8. Qxg4 Nxd4 9. Qd1 Ne6 The positionally hideous 9…e5?! is at least a fighting choice.

10. Rc1 d6 11. Bd3 a5 This looks slow. I would prefer 11…O-O immediately.  Compare this to a similar bad position black got in Ginsburg-Wozney covered in my US Open 1976 installment.

12. O-O O-O 13. Bb1 Bd7 14. Qe2 Bc6 14….Rc8 deserves attention.

15. Rfd1 b6 16. f4 Qb8 17. Nd5 Ra7 18. f5 Nc5 19. Bg5 Here, 19. Qf2 is also good.
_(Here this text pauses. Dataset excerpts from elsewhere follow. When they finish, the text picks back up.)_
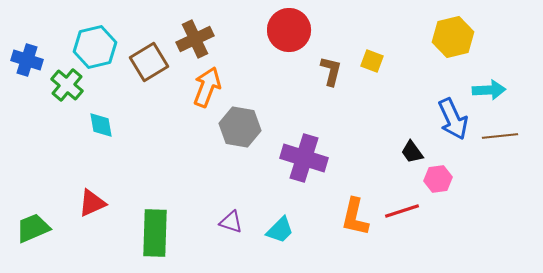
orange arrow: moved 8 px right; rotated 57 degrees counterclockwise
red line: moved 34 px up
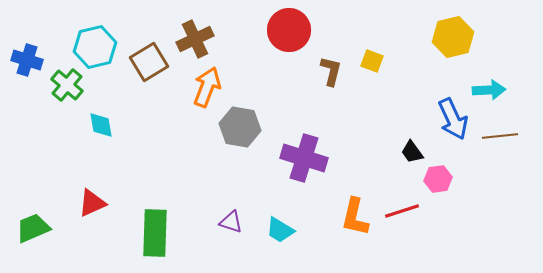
cyan trapezoid: rotated 76 degrees clockwise
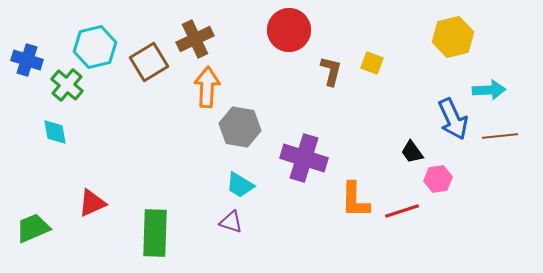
yellow square: moved 2 px down
orange arrow: rotated 18 degrees counterclockwise
cyan diamond: moved 46 px left, 7 px down
orange L-shape: moved 17 px up; rotated 12 degrees counterclockwise
cyan trapezoid: moved 40 px left, 45 px up
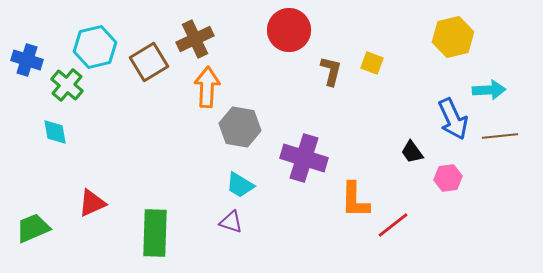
pink hexagon: moved 10 px right, 1 px up
red line: moved 9 px left, 14 px down; rotated 20 degrees counterclockwise
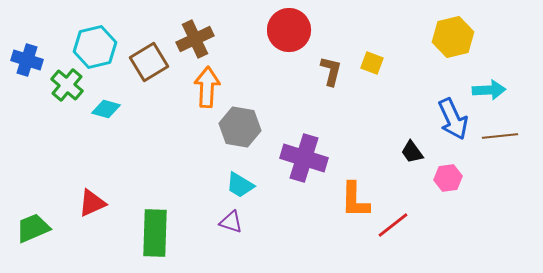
cyan diamond: moved 51 px right, 23 px up; rotated 64 degrees counterclockwise
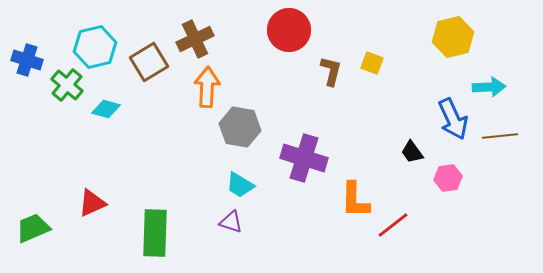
cyan arrow: moved 3 px up
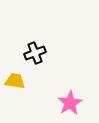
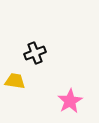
pink star: moved 2 px up
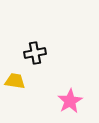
black cross: rotated 10 degrees clockwise
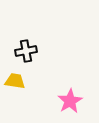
black cross: moved 9 px left, 2 px up
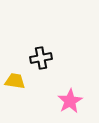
black cross: moved 15 px right, 7 px down
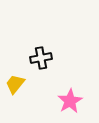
yellow trapezoid: moved 3 px down; rotated 60 degrees counterclockwise
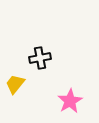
black cross: moved 1 px left
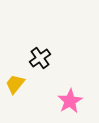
black cross: rotated 25 degrees counterclockwise
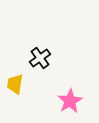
yellow trapezoid: rotated 30 degrees counterclockwise
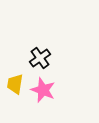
pink star: moved 27 px left, 11 px up; rotated 20 degrees counterclockwise
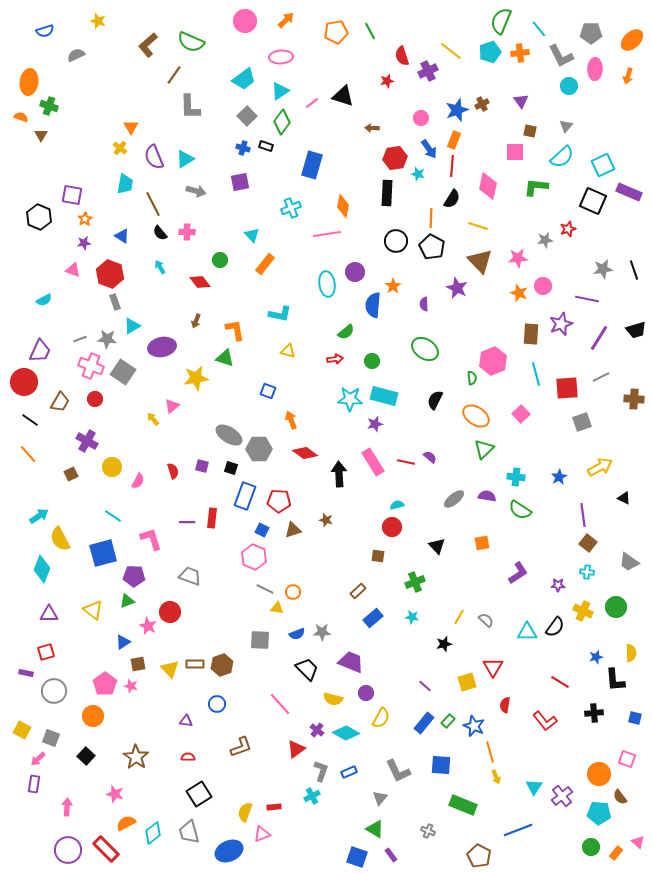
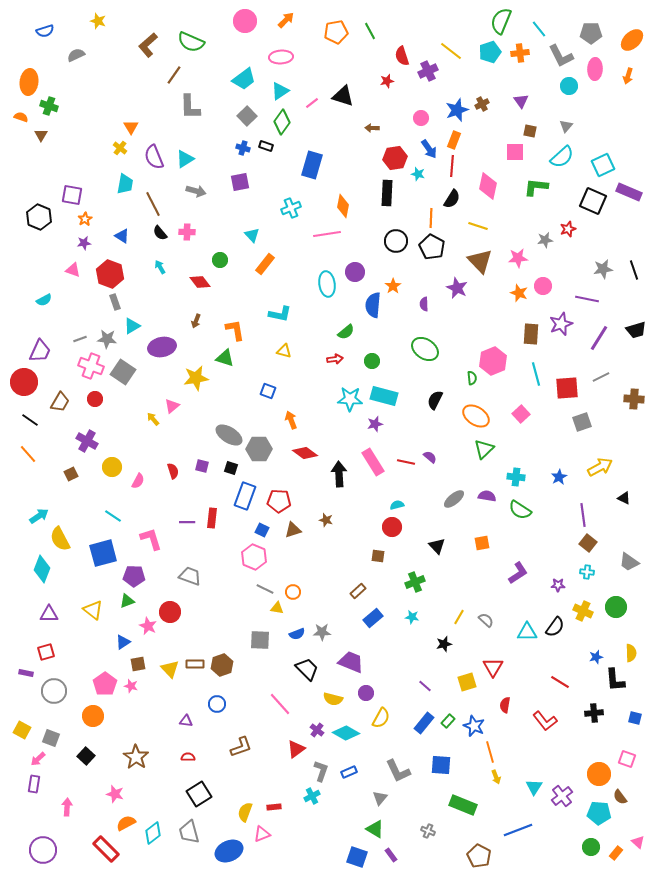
yellow triangle at (288, 351): moved 4 px left
purple circle at (68, 850): moved 25 px left
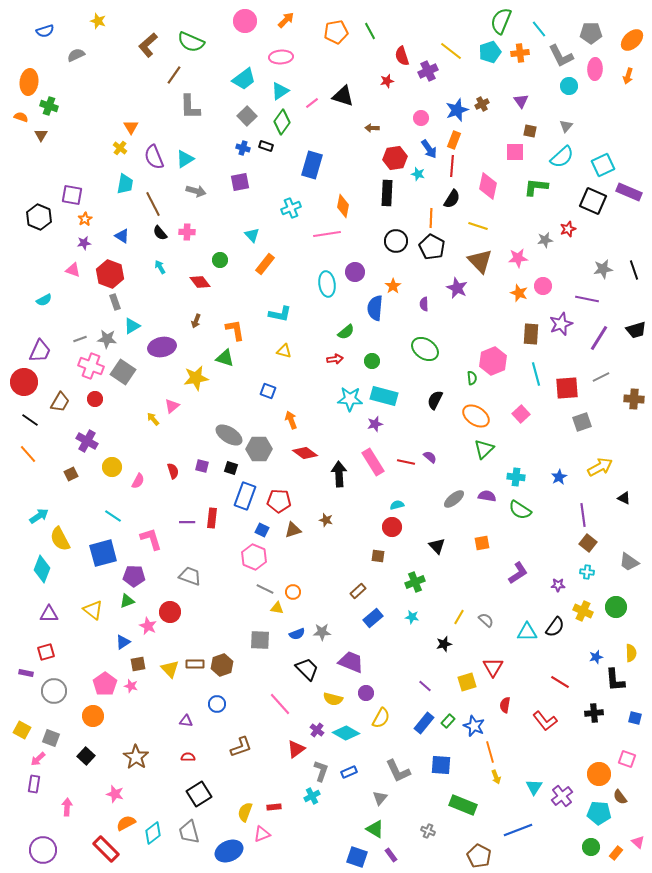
blue semicircle at (373, 305): moved 2 px right, 3 px down
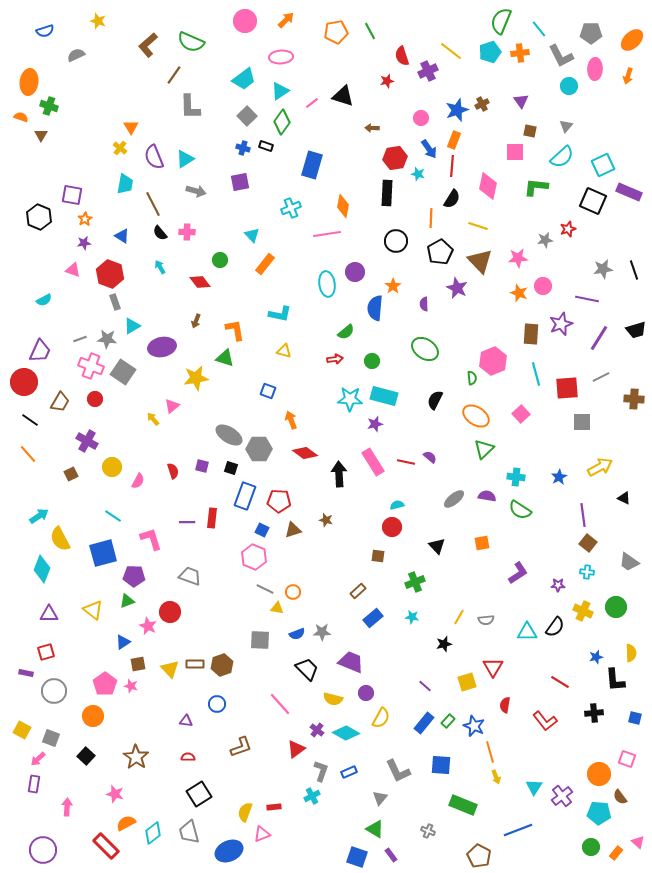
black pentagon at (432, 247): moved 8 px right, 5 px down; rotated 15 degrees clockwise
gray square at (582, 422): rotated 18 degrees clockwise
gray semicircle at (486, 620): rotated 133 degrees clockwise
red rectangle at (106, 849): moved 3 px up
The position is totally bad for black and white, making simple moves, is on the verge of winning.

19…Re8 20. Qf2 Bxd5 21. exd5 b5 22. Rf1 22. b3 maintains a crushing position. The text should also win.

22…bxc4 23. fxg6 fxg6 24. Bxg6! Rf8 25. Bf7+ Kh8 26. Qh4 Qxb2 27. Rxc4 Nd3 So far, so good, White is on the verge of upsetting the famous GM. Many strong spectators such as Sax and Ljubojevic were now staring aghast at the shambles of black’s position.

28. Qxh7+??? Oh no! Mike loses his nerve in the presence of the famous opponent!

Correct was 28. Be3! and white wins quickly and easily in all variations. For example, 28…Rb7 29. Bg6! (Crushing, hitting both h7 and d3, winning a piece) 29… Rxf1+ 30. Kxf1 Qf6+ (30… Qb1+ 31. Bc1 will mate shortly) 31. Qxf6 Bxf6 32. Bxd3 and black must resign, down a piece.

28… Kxh7 1/2-1/2 It’s just a repetition draw after 29. Rh4+ Bh6 30. Rxh6+ Kg7 31. Rg6+ Kh7. A very disappointing anti-climax, roundly booed by Ljubojevic.